SUPPLIED RECORDS -
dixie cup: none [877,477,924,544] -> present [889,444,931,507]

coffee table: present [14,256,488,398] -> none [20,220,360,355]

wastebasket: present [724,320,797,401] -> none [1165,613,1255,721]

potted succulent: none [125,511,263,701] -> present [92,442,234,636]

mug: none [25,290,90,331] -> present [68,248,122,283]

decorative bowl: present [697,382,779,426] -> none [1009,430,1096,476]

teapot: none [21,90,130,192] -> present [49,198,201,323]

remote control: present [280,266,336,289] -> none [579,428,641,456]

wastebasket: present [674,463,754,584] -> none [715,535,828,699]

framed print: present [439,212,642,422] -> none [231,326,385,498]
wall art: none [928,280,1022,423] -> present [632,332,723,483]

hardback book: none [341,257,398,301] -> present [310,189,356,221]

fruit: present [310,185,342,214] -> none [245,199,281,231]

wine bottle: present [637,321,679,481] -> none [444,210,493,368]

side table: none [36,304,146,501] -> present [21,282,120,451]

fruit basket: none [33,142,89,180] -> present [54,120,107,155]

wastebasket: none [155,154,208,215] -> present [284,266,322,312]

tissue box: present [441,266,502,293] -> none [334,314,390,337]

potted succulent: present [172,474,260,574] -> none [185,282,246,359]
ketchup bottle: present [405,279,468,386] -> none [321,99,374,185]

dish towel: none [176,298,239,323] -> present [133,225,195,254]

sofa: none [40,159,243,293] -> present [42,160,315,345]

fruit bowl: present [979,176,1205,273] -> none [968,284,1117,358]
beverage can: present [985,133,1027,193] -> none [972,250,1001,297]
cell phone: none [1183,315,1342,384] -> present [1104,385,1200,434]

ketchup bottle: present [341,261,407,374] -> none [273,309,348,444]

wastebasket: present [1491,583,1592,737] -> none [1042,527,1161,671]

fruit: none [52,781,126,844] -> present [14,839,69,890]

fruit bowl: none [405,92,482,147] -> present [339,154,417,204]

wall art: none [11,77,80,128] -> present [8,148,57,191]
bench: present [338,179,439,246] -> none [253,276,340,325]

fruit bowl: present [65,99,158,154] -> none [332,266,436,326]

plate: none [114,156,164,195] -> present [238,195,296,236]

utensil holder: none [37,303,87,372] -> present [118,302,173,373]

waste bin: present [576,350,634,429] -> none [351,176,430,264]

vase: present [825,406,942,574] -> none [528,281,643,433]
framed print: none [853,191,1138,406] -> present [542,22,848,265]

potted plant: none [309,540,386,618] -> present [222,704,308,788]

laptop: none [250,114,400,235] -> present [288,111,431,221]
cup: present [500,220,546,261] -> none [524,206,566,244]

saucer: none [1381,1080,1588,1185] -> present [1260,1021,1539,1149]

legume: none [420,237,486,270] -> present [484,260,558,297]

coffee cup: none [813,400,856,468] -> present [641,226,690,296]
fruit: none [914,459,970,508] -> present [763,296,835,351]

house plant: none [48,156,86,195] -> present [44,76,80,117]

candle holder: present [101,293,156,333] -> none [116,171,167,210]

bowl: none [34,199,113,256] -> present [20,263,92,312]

EXERCISE BRIEF - Every record should be output precisely as it was given.

ANSWER SECTION -
dixie cup: none [877,477,924,544] -> present [889,444,931,507]

coffee table: present [14,256,488,398] -> none [20,220,360,355]

wastebasket: present [724,320,797,401] -> none [1165,613,1255,721]

potted succulent: none [125,511,263,701] -> present [92,442,234,636]

mug: none [25,290,90,331] -> present [68,248,122,283]

decorative bowl: present [697,382,779,426] -> none [1009,430,1096,476]

teapot: none [21,90,130,192] -> present [49,198,201,323]

remote control: present [280,266,336,289] -> none [579,428,641,456]

wastebasket: present [674,463,754,584] -> none [715,535,828,699]

framed print: present [439,212,642,422] -> none [231,326,385,498]
wall art: none [928,280,1022,423] -> present [632,332,723,483]

hardback book: none [341,257,398,301] -> present [310,189,356,221]

fruit: present [310,185,342,214] -> none [245,199,281,231]

wine bottle: present [637,321,679,481] -> none [444,210,493,368]

side table: none [36,304,146,501] -> present [21,282,120,451]

fruit basket: none [33,142,89,180] -> present [54,120,107,155]

wastebasket: none [155,154,208,215] -> present [284,266,322,312]

tissue box: present [441,266,502,293] -> none [334,314,390,337]

potted succulent: present [172,474,260,574] -> none [185,282,246,359]
ketchup bottle: present [405,279,468,386] -> none [321,99,374,185]

dish towel: none [176,298,239,323] -> present [133,225,195,254]

sofa: none [40,159,243,293] -> present [42,160,315,345]

fruit bowl: present [979,176,1205,273] -> none [968,284,1117,358]
beverage can: present [985,133,1027,193] -> none [972,250,1001,297]
cell phone: none [1183,315,1342,384] -> present [1104,385,1200,434]

ketchup bottle: present [341,261,407,374] -> none [273,309,348,444]

wastebasket: present [1491,583,1592,737] -> none [1042,527,1161,671]

fruit: none [52,781,126,844] -> present [14,839,69,890]

fruit bowl: none [405,92,482,147] -> present [339,154,417,204]

wall art: none [11,77,80,128] -> present [8,148,57,191]
bench: present [338,179,439,246] -> none [253,276,340,325]

fruit bowl: present [65,99,158,154] -> none [332,266,436,326]

plate: none [114,156,164,195] -> present [238,195,296,236]

utensil holder: none [37,303,87,372] -> present [118,302,173,373]

waste bin: present [576,350,634,429] -> none [351,176,430,264]

vase: present [825,406,942,574] -> none [528,281,643,433]
framed print: none [853,191,1138,406] -> present [542,22,848,265]

potted plant: none [309,540,386,618] -> present [222,704,308,788]

laptop: none [250,114,400,235] -> present [288,111,431,221]
cup: present [500,220,546,261] -> none [524,206,566,244]

saucer: none [1381,1080,1588,1185] -> present [1260,1021,1539,1149]

legume: none [420,237,486,270] -> present [484,260,558,297]

coffee cup: none [813,400,856,468] -> present [641,226,690,296]
fruit: none [914,459,970,508] -> present [763,296,835,351]

house plant: none [48,156,86,195] -> present [44,76,80,117]

candle holder: present [101,293,156,333] -> none [116,171,167,210]

bowl: none [34,199,113,256] -> present [20,263,92,312]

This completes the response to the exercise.